The scintillator bars in a detector array are spaced closely together with one face, called the front face, receiving the radiation. Light emitted within a scintillator bar is transmitted for detection from the face, called the rear face, opposite the front face. Emission of light may take place anywhere within the irradiated volume and may pass in any direction. There is a consequent high probability that emitted light travels toward a face other than the rear face.
A scintillator bar is generally transparent. One technique for encouraging the emitted light to reach the rear face shown, for example in U.S. Pat. Nos. 4,535,243; 3,857,036 and 4,110,621, includes placing specular reflectors on some faces of the scintillator bar. Thus, light impinging on any of the mirrored faces is reflected back into the bar. Eventually, some of the reflected light reaches the rear face and be detected. Several types of loss occur in this process making the light output less than is desired. First, light striking a specularly reflecting surface at close to normal incidence may require many reflections before it reaches the rear face. A good reflector such as, for example, silver, reflects only about 95 percent of the incident light and absorbs the rest. Thus, about five percent of the light is lost on each reflection. After many reflections from the surfaces of the bar, very little of the light is left. Furthermore, practical scintillator materials are not ideally transparent. As a consequence, light is absorbed in each transit through the bar between reflections from the surfaces.

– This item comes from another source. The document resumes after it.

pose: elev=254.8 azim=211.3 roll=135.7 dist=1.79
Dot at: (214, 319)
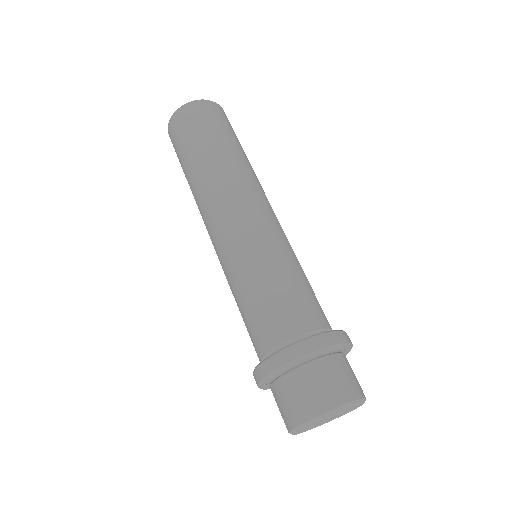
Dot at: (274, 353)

One technique for reducing the number of reflections within a scintillator bar replaces the specularly reflecting surface with a diffuse reflector such as, for example, a paint layer of titanium dioxide. As is well known, titanium dioxide acts as a scatterer of light rather than a reflector. Light impinging on it at normal incidence, for example, is emitted with a generally cosine distribution. Thus, a much greater proportion of the impinging energy is directed back into the bar at shallow angles effective for reaching the rear face with less interaction with the other faces.
Diffuse reflectors rely on the scattering of light by particles of high refractive index rather than on reflection. Thus a relatively thick coating is required to return most of the light to the scinitillator bar. In addition, modern scintillator arrays arrange their scintillator bars in tight proximity without separators therebetween. Optical crosstalk between the scintillator bars is suppressed by making the surface coating substantially opaque. This also requires a relatively thick paint coating on the order of about 0.0014 inch. The opacity may be improved with a coating of an opaque material such as a metal.
Thickness uniformity of the paint coating is critical to performance of the array. To obtain it, the paint coating is hand finished using an abrasive, before applying the opaque coating. Such hand finishing is time consuming and risks damaging the product, thereby increasing the scrap rate.